Затянувшейся, все нарастающей нехватке рабочей силы на колымских приисках, похоже, пришел конец.
С первыми теплоходами, уже в начале марта сорок пятого, прибыли крупные партии заключенных — не заключенных, но и не вольных, потому как строго охраняемых. По трассам на прииски «Чай-Урья», «Делянкир», даже на «Усть-Неру» — это за семьсот километров за Сусуманом — продвигались «студебеккеры» и ЗИСы с трубами от печурки поверху кабины. Холод стоял адский, антициклон застоялся над северо-востоком, столбик ртути опускался до отметки в пятьде-сят-пятьдесят три градуса ниже нуля.
Чтобы не множить число обмороженных и больных, для вновь прибывших устраивали ночной отдых на лагерных пунктах.
Несколько таких машин останавливались и в совхозном лагере. Новости оттуда приходили, конечно, и на агробазу. С удивлением узнавали, что этот контингент вовсе не из пленных немцев, не из венгров и румын, которых загоняли в фашистскую армию, а опять же наши иваны, петры, остапы и чингизы, при разных обстоятельствах и в разные годы попавшие в германский плен, перенесшие на неметчине рабский труд, голод, непрестанные бомбежки союзников и освобожденные потом своими русскими солдатами. Сцены освобождения сопровождались братскими объятиями, слезами радости, новостями, выпивкой. Еще бы! Избавление из неволи было для пленных даром Божьим после концлагерей Гитлера. Объятья, поцелуи, товарищеская выпивка, теплая беседа — все это кончалось, как только бывших пленных перевозили в тыл и передавали в ведомство НКВД. Тут все выглядело словно в перевернутой картинке. Своих кровных братьев уже никто не называл товарищами, их запрятали в зонах за проволокой, где распоряжались СМЕРШи, суровые следователи-чекисты и конвоиры из внутренних войск. Здесь начиналась полоса унизительных «чисток», разделение на «овн и козлищ». Была у чекистов отработанная система доносов, перекрестных допросов, огульных и диких обвинений в измене, в трусости, в пособничестве немецкой армии. Опытные чекисты, еще не отмывшие своих рук после арестов и расстрелов в конце тридцатых годов, обрушили на бывших пленных обвинения в измене родине. И, продержав во временных лагерях, иногда в тех же самых, что строились фашистами, отправляли колонну за колонной — без приговора, статьи и срока — через Европу и через всю Азию на восток, на север, пополняя уже сильно поредевшее население в лагерях.
На все вопросы — за что? куда? почему? — бывшие солдаты и командиры Советской Армии получали один стандартный ответ: «разберутся на месте».

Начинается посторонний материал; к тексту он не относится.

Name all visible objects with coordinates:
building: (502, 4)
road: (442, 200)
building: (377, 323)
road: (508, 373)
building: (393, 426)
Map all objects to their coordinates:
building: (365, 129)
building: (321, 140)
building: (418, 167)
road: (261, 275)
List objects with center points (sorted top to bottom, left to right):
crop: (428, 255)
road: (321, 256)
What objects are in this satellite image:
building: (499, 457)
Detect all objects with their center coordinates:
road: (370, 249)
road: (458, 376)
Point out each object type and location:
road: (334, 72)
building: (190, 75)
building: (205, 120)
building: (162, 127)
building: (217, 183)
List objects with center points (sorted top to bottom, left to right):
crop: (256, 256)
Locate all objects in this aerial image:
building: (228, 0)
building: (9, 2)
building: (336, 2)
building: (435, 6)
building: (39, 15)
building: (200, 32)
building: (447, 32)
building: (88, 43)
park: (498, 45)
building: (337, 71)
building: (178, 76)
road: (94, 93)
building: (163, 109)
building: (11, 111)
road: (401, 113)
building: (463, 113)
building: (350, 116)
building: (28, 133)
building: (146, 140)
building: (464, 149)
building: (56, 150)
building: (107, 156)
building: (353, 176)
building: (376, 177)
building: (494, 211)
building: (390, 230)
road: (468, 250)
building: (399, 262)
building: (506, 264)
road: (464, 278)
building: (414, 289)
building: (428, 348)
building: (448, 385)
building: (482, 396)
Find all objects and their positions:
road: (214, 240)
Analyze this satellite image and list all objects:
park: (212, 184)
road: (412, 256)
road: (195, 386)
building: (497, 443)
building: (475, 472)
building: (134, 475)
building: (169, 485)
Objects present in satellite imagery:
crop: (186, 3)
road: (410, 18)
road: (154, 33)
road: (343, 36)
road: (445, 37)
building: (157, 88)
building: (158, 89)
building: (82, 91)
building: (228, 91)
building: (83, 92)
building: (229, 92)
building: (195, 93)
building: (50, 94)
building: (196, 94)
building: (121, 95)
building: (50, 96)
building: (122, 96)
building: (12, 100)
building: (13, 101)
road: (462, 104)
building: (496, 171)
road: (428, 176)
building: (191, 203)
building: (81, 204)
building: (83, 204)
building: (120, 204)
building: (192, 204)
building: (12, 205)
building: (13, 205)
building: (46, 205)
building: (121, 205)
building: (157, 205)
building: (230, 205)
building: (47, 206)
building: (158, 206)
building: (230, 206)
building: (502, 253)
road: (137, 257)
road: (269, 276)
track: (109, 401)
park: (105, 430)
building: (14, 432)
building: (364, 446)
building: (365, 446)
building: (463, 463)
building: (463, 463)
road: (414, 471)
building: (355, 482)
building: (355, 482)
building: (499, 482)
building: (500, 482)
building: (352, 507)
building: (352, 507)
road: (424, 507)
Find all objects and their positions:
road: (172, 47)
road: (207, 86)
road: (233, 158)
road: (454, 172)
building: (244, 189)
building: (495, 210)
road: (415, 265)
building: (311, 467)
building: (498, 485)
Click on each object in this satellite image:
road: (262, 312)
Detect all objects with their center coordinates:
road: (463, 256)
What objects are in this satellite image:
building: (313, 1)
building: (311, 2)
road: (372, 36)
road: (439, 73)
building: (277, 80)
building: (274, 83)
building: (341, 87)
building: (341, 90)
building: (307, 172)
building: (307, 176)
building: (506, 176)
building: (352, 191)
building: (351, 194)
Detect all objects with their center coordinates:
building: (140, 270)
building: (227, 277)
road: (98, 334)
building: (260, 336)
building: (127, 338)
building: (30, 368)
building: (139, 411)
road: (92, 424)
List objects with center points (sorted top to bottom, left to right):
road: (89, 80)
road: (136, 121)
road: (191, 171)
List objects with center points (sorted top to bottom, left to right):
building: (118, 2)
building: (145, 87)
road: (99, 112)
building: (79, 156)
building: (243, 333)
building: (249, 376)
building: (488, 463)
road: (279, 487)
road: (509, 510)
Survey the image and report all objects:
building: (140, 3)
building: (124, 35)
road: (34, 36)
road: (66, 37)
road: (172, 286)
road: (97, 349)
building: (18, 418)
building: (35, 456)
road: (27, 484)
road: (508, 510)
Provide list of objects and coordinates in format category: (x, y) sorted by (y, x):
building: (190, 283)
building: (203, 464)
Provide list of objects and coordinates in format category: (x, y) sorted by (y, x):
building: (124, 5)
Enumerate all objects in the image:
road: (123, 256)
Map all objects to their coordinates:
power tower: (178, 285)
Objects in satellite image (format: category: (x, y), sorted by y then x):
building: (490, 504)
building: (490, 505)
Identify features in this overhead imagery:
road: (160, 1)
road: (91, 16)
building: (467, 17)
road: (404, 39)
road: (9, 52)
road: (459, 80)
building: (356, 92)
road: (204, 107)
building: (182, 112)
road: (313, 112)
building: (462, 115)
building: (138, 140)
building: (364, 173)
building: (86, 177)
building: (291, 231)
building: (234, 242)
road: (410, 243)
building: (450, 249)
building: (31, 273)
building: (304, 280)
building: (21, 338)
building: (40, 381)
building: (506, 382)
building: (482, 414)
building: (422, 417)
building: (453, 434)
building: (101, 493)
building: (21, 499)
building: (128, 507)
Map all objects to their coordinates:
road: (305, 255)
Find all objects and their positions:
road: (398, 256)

В отличие от арестантов тридцатых годов, разнородных по возрасту, образованию, происхождению, общественному положению, поток сорок четвертого-сорок пятого и позже состоял из довольно однородной массы людей, жизнь которых обозначалась одним желанием: защитить Россию от фашистской агрессии. Они как-то позабыли о беде тридцатых годов — разгуле террора НКВД, поскольку террор этот их не достал. «Разберутся» — повторялось на всех промежуточных этапах. А поезда «особого назначения» шли мимо родных городов, сел, хуторов, дальше и дальше — в неизвестность. И возникало, крепло одно желание: вырваться, бежать, чего бы это ни стоило! Бежать! Бежать! Пусть на пулю, но ведь не каждая пуля угадает в цель. И гремели выстрелы охраны, и не один солдат, офицер оставался на чужом или с детства знакомом поле, где его догоняла пуля охранника. Пугающее слово «разберутся» повторялось и на приисках Колымы, куда везли «из плена в плен» десятки тысяч советских воинов — сперва в «телячьих» вагонах, потом в корабельных трюмах дальше и дальше на север. ГУЛАГ успешно решал проблему кадров…
Это была одна из самых страшных, до сих пор не изученных страниц завершившейся победной войны, когда «по подозрению в пособничестве врагу, в дезертирстве, в шпионаже, измене родине» были репрессированы все, оказавшиеся в немецком плену. Они прошли двойной страшный путь. Радость победы оказалась для них не мигом Истины, а либо концом жизни, либо многолетним, унизительным бесправием в лагерях Колымы.
Как-то враз на всех плечах бывших защитников Родины оказались каторжные робы, кое-где со светлым «тузом» на спине и на шапке, даже кандалы и бараки впритык к шахтному спуску, где эти несудимые люди под страхом расстрела на месте работали все те же двенадцать часов в сутки.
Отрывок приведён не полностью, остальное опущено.